EXERCISE INPUTS:

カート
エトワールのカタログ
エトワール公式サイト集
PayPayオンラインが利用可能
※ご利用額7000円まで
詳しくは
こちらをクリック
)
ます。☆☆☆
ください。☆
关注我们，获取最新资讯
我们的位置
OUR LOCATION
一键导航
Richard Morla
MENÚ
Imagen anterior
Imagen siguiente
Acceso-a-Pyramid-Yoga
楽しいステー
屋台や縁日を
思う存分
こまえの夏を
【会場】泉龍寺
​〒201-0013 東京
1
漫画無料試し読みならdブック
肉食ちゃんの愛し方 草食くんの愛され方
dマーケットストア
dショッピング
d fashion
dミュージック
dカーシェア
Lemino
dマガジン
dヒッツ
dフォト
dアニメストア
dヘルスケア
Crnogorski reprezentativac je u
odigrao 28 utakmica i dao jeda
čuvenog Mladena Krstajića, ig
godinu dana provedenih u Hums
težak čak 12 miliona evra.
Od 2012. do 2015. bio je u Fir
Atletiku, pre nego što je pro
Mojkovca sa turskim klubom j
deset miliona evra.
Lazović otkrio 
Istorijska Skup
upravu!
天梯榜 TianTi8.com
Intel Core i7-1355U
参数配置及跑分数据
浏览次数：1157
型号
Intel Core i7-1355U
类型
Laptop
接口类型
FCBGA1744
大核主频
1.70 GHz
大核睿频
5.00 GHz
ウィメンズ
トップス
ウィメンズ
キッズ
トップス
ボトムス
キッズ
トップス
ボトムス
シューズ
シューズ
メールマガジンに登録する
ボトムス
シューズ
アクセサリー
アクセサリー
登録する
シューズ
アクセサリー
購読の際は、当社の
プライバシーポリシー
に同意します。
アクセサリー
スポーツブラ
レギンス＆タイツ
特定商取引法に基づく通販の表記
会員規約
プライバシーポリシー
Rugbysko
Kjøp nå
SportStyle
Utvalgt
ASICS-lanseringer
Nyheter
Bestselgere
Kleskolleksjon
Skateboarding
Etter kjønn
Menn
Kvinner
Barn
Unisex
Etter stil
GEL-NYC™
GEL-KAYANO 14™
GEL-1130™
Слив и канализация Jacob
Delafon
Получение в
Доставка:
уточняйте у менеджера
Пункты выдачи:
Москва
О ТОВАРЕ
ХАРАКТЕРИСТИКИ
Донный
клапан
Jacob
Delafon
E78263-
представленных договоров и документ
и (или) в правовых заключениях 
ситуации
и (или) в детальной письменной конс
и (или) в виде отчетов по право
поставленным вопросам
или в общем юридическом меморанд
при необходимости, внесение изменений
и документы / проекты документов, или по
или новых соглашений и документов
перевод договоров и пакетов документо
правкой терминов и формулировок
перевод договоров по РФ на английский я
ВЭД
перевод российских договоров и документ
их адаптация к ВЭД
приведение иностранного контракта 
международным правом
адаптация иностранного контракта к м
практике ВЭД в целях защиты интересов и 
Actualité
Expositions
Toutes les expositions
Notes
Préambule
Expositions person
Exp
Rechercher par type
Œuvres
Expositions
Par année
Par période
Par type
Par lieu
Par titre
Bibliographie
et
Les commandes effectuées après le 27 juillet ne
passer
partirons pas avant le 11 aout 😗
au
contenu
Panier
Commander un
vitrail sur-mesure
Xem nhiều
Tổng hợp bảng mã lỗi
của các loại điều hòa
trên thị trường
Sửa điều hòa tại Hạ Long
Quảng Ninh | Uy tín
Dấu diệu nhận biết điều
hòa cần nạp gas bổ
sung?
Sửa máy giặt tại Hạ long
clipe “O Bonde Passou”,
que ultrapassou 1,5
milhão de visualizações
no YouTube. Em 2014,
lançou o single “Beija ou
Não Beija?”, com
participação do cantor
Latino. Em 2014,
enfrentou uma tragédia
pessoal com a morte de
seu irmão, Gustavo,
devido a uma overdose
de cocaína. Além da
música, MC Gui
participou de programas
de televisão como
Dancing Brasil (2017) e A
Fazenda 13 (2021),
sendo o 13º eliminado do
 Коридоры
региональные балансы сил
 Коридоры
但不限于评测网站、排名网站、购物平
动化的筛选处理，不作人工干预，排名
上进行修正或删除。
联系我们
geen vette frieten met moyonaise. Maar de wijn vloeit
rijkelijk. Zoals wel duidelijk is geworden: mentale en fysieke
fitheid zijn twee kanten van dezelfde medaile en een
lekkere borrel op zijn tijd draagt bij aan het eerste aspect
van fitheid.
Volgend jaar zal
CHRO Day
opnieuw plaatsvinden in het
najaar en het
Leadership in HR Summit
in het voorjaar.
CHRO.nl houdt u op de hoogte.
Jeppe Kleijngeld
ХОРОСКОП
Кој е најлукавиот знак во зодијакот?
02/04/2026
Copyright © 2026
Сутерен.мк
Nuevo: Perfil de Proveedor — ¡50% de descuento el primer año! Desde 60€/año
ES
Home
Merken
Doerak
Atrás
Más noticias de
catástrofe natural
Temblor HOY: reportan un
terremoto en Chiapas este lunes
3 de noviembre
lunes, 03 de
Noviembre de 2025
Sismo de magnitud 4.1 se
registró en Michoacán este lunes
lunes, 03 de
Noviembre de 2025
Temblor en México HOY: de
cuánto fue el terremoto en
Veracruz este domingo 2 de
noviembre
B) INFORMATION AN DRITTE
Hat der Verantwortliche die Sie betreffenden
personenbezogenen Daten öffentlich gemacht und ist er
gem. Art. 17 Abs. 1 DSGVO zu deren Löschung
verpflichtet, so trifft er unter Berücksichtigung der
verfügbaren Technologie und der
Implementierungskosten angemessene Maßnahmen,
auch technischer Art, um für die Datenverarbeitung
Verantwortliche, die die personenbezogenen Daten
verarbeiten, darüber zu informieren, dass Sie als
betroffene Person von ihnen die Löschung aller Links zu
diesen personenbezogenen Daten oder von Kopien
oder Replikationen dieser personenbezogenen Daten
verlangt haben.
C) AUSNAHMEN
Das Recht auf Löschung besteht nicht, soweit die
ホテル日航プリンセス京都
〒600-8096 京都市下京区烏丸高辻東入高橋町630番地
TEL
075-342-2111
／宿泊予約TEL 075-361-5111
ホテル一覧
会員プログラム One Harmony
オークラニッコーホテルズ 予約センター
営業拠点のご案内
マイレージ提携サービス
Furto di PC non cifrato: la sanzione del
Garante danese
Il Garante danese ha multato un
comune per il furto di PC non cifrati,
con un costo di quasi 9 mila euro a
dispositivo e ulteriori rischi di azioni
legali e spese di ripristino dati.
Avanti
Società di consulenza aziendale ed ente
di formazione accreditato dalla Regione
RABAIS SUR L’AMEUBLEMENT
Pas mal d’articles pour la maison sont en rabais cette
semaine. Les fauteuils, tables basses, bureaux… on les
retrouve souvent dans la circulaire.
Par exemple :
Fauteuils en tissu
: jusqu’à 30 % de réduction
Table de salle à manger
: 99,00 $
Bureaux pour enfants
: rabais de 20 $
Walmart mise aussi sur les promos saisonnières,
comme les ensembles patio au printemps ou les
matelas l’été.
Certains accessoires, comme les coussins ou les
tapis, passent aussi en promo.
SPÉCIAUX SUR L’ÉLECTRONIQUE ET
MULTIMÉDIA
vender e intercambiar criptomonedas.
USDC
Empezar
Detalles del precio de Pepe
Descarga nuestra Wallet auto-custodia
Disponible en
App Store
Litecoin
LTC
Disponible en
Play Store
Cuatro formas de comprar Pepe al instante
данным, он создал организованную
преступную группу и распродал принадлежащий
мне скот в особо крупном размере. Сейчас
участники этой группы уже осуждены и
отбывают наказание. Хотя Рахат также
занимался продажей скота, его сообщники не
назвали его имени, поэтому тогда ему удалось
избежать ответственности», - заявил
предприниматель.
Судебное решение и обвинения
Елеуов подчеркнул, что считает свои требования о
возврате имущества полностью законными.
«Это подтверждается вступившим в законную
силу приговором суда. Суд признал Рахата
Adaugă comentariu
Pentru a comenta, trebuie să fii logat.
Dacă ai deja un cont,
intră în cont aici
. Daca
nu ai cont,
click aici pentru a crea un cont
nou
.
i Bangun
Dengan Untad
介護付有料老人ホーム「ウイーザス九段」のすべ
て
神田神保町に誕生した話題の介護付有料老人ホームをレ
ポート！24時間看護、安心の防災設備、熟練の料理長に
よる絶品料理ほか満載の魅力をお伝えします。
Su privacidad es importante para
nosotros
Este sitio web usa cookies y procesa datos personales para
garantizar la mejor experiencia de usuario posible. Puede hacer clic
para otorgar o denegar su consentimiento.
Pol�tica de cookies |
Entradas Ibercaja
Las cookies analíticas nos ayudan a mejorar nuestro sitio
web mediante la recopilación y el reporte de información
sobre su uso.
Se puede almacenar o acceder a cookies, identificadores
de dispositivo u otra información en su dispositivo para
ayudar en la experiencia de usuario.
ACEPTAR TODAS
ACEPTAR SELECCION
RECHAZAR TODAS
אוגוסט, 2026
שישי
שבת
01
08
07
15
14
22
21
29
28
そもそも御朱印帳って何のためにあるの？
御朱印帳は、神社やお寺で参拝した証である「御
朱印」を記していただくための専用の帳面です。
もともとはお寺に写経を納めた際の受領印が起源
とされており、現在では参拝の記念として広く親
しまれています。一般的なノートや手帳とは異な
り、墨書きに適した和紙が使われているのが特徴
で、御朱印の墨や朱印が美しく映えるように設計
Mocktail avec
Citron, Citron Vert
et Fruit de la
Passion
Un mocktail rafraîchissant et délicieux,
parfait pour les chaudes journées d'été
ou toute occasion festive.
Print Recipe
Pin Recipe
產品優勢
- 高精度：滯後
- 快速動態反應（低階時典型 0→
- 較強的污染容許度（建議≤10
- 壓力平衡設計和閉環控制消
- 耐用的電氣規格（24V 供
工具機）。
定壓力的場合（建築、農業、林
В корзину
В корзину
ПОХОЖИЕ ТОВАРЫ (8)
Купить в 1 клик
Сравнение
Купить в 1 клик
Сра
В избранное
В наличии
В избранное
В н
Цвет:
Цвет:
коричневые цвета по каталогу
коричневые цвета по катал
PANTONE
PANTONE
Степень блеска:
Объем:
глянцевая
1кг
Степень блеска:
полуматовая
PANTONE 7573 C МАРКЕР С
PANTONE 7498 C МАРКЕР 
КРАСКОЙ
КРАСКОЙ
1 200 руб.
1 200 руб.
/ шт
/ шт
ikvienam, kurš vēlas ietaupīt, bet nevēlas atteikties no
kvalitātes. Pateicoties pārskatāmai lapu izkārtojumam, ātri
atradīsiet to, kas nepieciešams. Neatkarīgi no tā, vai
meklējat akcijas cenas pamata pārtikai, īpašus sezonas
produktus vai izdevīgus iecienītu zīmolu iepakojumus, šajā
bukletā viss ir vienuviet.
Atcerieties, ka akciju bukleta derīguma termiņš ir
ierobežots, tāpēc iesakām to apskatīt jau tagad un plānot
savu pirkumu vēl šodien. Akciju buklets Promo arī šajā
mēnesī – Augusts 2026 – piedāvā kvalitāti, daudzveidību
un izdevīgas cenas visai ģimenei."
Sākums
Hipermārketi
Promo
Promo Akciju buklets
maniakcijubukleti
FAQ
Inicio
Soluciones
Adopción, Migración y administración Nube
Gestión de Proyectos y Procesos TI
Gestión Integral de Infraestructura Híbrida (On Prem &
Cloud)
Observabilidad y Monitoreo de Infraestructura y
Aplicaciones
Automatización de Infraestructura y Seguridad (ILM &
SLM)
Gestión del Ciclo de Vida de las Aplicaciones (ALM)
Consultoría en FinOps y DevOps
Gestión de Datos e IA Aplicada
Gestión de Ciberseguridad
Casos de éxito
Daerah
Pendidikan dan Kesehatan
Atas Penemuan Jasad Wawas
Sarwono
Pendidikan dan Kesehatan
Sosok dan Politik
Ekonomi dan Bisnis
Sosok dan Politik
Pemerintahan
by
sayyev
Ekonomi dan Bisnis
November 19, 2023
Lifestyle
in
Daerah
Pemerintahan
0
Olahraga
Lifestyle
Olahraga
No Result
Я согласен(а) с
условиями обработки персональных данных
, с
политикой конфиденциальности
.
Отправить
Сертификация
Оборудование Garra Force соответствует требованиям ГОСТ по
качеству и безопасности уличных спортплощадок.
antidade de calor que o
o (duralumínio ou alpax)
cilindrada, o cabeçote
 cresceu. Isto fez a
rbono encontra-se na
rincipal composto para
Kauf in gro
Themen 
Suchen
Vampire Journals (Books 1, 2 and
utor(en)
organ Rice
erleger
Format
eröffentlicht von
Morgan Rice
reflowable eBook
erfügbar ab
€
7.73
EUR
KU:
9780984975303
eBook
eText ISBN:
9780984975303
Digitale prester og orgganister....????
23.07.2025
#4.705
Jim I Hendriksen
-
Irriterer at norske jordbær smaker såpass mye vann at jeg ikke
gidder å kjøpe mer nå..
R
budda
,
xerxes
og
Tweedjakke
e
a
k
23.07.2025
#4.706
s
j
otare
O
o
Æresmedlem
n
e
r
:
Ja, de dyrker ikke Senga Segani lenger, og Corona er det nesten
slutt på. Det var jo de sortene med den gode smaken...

TASK DIRECTIONS: Reproduce word for word the lines of the records above, beginning at the first and ending with the line where "адаптация иностранного контракта к м" appears, and nothing past it.

PROBLEM SOLUTION:
カート
エトワールのカタログ
エトワール公式サイト集
PayPayオンラインが利用可能
※ご利用額7000円まで
詳しくは
こちらをクリック
)
ます。☆☆☆
ください。☆
关注我们，获取最新资讯
我们的位置
OUR LOCATION
一键导航
Richard Morla
MENÚ
Imagen anterior
Imagen siguiente
Acceso-a-Pyramid-Yoga
楽しいステー
屋台や縁日を
思う存分
こまえの夏を
【会場】泉龍寺
​〒201-0013 東京
1
漫画無料試し読みならdブック
肉食ちゃんの愛し方 草食くんの愛され方
dマーケットストア
dショッピング
d fashion
dミュージック
dカーシェア
Lemino
dマガジン
dヒッツ
dフォト
dアニメストア
dヘルスケア
Crnogorski reprezentativac je u
odigrao 28 utakmica i dao jeda
čuvenog Mladena Krstajića, ig
godinu dana provedenih u Hums
težak čak 12 miliona evra.
Od 2012. do 2015. bio je u Fir
Atletiku, pre nego što je pro
Mojkovca sa turskim klubom j
deset miliona evra.
Lazović otkrio 
Istorijska Skup
upravu!
天梯榜 TianTi8.com
Intel Core i7-1355U
参数配置及跑分数据
浏览次数：1157
型号
Intel Core i7-1355U
类型
Laptop
接口类型
FCBGA1744
大核主频
1.70 GHz
大核睿频
5.00 GHz
ウィメンズ
トップス
ウィメンズ
キッズ
トップス
ボトムス
キッズ
トップス
ボトムス
シューズ
シューズ
メールマガジンに登録する
ボトムス
シューズ
アクセサリー
アクセサリー
登録する
シューズ
アクセサリー
購読の際は、当社の
プライバシーポリシー
に同意します。
アクセサリー
スポーツブラ
レギンス＆タイツ
特定商取引法に基づく通販の表記
会員規約
プライバシーポリシー
Rugbysko
Kjøp nå
SportStyle
Utvalgt
ASICS-lanseringer
Nyheter
Bestselgere
Kleskolleksjon
Skateboarding
Etter kjønn
Menn
Kvinner
Barn
Unisex
Etter stil
GEL-NYC™
GEL-KAYANO 14™
GEL-1130™
Слив и канализация Jacob
Delafon
Получение в
Доставка:
уточняйте у менеджера
Пункты выдачи:
Москва
О ТОВАРЕ
ХАРАКТЕРИСТИКИ
Донный
клапан
Jacob
Delafon
E78263-
представленных договоров и документ
и (или) в правовых заключениях 
ситуации
и (или) в детальной письменной конс
и (или) в виде отчетов по право
поставленным вопросам
или в общем юридическом меморанд
при необходимости, внесение изменений
и документы / проекты документов, или по
или новых соглашений и документов
перевод договоров и пакетов документо
правкой терминов и формулировок
перевод договоров по РФ на английский я
ВЭД
перевод российских договоров и документ
их адаптация к ВЭД
приведение иностранного контракта 
международным правом
адаптация иностранного контракта к м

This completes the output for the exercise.